Godfried De Vidts, chair of the ICMA’s European Repo Council, supports the findings of the report, calling for it to be presented to the European Commission and parliaments. He references the MiFID pre-and post-trade regulations, which are expected to cost the commodities sector about €4 billion, or €20 per household in Europe.

He says: “We are talking much bigger numbers here. Can you really justify to the taxpayer that they should pay more and get a less safe system? Nobody would actively object if the regulation made the system much more robust, but here it just unwinds the work that we have done over the last 20 or 25 years.”

His advice to ESMA is to slow down and wait to see what effect Target2-Securities (T2S) will have on harmonising the market.

“A lot of fails are settled the next morning, because deadlines are not coordinated in Europe. Sometimes things get stuck in the piping, and it’s only when you give it a good flush that everything goes through, and that’s T2S. If CSDR comes in before that, it will be a disaster.”

ECSDA also supported a delay in the implementation of CSDR because of the impact of T2S, suggesting an extension of the phase-in from 18 months to 24 months.
De Vidts goes further though, saying ESMA should consider making amendments to the level-one legislation.

“Our recommendation would be to wait to implement this until they know what the impact of T2S is going to be, and to see the improvements.
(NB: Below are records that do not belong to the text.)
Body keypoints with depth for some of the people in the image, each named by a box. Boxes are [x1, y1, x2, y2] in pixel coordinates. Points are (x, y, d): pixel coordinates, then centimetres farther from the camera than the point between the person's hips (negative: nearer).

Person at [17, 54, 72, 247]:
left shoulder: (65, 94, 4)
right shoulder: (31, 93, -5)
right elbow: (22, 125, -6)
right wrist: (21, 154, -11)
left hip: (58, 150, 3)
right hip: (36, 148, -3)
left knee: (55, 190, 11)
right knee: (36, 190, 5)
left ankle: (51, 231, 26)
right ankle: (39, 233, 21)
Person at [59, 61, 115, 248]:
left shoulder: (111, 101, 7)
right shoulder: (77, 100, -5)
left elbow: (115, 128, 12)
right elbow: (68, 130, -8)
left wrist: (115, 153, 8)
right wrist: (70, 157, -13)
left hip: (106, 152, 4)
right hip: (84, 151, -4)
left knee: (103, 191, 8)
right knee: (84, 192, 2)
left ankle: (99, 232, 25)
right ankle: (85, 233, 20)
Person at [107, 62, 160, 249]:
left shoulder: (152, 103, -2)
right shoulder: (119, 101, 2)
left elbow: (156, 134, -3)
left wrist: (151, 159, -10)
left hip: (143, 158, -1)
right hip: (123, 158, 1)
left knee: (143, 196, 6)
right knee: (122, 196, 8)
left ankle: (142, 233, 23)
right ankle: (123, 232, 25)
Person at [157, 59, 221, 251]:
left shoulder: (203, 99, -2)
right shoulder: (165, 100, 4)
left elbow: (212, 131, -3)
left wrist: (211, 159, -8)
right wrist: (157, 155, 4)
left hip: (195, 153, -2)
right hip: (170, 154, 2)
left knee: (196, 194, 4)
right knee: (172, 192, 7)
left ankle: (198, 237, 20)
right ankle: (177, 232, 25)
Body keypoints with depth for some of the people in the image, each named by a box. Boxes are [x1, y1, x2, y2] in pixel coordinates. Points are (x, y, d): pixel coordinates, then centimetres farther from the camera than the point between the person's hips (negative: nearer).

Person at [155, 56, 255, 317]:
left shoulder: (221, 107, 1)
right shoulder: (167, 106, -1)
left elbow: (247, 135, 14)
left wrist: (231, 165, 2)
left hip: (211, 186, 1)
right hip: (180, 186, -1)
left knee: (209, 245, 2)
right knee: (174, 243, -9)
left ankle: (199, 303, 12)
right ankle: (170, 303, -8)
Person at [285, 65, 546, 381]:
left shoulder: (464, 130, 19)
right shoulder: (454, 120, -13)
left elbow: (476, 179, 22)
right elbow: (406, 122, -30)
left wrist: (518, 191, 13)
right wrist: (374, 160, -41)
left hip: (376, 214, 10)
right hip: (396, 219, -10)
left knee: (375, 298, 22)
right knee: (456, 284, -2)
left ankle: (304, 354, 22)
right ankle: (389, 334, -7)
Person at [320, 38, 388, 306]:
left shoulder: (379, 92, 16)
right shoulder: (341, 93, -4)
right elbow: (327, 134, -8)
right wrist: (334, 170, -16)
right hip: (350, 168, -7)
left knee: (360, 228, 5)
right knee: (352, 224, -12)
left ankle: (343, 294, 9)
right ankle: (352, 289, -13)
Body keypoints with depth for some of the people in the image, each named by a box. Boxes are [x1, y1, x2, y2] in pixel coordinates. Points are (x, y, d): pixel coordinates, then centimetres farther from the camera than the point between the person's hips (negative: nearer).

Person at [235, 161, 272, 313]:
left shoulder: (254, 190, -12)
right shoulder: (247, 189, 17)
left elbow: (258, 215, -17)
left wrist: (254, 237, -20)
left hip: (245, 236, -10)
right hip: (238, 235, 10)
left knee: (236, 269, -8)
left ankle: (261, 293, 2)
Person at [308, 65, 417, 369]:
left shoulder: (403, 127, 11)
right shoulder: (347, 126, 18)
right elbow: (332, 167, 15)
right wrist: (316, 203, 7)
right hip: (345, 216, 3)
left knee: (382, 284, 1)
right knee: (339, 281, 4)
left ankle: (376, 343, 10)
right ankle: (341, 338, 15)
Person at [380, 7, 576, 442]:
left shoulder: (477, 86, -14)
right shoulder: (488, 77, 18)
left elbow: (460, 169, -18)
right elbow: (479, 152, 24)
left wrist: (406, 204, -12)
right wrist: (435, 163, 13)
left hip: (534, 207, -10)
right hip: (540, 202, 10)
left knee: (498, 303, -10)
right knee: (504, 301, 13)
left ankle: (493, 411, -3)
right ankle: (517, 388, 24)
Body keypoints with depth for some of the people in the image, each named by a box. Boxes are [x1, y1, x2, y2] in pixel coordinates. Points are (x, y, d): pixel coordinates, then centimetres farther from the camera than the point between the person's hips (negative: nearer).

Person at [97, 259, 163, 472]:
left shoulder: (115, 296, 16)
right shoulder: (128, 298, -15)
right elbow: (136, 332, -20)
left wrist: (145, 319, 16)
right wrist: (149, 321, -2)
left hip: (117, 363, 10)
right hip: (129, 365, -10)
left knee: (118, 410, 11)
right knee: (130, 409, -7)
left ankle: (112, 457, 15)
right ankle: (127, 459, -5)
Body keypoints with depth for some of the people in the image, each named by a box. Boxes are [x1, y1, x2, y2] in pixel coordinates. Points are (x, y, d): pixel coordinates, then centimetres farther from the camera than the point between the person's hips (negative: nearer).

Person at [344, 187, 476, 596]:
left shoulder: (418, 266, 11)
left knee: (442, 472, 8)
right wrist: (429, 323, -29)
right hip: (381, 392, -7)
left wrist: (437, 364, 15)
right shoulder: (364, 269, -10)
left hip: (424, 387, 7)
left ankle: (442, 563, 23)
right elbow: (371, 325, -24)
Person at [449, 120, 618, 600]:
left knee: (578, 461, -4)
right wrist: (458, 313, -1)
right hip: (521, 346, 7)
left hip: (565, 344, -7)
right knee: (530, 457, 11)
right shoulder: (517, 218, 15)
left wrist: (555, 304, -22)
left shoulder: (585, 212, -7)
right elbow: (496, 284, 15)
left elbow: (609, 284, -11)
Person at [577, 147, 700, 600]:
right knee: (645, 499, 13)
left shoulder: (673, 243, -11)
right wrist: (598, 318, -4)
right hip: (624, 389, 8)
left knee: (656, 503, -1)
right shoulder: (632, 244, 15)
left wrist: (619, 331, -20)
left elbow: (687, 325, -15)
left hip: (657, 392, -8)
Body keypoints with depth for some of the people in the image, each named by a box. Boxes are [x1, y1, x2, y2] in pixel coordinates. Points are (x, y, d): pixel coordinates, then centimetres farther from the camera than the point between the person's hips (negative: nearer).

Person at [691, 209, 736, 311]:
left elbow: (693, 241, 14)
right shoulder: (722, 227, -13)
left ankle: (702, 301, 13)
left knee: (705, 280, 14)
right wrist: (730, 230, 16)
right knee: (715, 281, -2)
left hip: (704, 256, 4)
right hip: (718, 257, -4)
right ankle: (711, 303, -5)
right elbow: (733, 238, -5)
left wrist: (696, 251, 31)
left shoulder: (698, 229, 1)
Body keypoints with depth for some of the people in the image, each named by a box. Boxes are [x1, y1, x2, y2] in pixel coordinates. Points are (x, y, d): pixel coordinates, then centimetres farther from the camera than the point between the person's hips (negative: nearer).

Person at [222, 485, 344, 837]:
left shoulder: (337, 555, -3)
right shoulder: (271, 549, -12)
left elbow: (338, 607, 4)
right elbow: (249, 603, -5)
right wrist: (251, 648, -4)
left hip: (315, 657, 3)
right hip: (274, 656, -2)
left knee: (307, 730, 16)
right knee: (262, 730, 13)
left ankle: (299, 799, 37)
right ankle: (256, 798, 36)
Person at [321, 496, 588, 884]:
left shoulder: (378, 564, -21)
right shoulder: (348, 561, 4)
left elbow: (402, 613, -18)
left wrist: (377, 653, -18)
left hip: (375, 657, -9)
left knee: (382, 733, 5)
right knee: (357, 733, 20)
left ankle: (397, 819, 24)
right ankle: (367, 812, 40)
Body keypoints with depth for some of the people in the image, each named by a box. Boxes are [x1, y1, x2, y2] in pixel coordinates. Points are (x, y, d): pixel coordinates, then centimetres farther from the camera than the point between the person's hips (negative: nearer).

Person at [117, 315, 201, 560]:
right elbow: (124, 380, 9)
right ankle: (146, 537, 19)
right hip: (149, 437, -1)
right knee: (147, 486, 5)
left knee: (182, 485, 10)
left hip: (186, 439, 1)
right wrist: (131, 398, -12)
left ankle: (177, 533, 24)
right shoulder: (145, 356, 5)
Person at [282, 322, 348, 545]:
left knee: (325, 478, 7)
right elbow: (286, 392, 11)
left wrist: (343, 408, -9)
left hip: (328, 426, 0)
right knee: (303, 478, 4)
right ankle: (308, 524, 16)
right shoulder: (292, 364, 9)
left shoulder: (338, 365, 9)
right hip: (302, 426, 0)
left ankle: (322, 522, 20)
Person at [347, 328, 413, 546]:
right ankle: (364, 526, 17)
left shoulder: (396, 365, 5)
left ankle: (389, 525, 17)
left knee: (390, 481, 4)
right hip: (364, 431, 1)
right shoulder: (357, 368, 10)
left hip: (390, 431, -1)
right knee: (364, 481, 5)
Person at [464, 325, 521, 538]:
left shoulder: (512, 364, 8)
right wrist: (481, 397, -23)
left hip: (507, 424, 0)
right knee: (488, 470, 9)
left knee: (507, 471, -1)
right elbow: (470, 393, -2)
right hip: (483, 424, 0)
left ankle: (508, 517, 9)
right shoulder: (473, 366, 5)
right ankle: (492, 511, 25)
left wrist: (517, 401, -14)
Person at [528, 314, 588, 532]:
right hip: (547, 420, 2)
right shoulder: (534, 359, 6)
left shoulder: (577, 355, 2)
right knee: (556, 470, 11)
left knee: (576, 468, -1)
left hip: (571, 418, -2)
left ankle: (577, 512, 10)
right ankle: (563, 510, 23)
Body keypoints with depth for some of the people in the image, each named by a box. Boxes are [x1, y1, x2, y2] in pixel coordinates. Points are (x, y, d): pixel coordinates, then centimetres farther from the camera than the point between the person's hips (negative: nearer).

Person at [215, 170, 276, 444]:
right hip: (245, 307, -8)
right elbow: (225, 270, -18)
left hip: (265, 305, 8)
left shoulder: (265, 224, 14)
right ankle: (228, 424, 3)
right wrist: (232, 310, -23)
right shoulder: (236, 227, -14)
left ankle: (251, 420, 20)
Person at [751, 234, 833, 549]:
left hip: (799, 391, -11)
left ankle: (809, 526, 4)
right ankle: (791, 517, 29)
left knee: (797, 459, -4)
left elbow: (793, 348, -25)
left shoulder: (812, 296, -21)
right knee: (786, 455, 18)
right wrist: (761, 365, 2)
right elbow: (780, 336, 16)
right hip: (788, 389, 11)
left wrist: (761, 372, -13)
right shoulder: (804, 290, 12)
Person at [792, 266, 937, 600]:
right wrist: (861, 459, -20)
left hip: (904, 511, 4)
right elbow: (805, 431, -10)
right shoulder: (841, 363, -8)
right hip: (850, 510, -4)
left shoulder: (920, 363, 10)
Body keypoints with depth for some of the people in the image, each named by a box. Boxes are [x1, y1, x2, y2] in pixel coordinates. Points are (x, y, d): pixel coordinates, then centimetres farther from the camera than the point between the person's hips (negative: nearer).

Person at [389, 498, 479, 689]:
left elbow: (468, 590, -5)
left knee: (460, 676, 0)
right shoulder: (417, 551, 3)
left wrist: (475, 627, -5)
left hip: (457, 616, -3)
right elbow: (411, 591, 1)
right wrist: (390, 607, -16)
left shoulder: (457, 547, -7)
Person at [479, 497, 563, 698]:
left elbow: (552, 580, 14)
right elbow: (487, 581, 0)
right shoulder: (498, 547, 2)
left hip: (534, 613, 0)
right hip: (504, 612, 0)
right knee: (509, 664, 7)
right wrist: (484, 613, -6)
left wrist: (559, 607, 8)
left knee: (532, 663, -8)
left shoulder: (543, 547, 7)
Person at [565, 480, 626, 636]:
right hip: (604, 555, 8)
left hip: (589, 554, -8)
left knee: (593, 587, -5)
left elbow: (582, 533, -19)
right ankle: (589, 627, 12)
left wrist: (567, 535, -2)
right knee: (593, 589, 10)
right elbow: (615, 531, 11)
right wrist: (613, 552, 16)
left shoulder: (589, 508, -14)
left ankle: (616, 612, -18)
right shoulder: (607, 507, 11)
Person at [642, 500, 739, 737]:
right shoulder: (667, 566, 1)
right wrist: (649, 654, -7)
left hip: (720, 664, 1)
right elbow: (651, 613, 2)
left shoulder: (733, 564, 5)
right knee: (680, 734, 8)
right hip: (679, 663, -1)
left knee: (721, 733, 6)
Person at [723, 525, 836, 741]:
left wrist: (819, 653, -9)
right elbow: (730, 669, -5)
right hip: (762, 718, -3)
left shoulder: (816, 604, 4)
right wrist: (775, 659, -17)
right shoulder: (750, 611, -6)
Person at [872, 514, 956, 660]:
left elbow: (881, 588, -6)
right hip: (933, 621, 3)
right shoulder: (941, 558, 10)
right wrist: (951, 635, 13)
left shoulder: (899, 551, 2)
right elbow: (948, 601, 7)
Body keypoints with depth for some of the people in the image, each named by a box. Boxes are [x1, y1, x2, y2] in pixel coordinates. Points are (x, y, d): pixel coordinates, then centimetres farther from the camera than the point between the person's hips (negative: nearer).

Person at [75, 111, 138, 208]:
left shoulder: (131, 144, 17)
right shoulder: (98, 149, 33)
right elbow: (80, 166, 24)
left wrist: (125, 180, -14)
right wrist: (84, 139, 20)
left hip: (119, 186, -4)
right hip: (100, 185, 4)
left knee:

Then decide if we need mandatory buy-ins or not, because right now this is a solution looking for a problem.”

“ESMA can change the rules. It has happened before, it can be done.”

Regulations are there to protect the industry and the end user, and one little clause can be enough to lead to damaging effects for consumers who are largely unaware of any change.

“This is creating unsafe markets, instead of making them safer,” says De Vidts. “It’s a cost to you and me, to the investor or the pension holder.”

More than a mere irritation, regulations must be studied to unearth the real, and often unintended, consequences.

“Nobody believed that CSDR would really achieve settlement efficiency,” Hill concludes. “But this is the first attempt to quantify the impact, and it’s actually quite shocking.”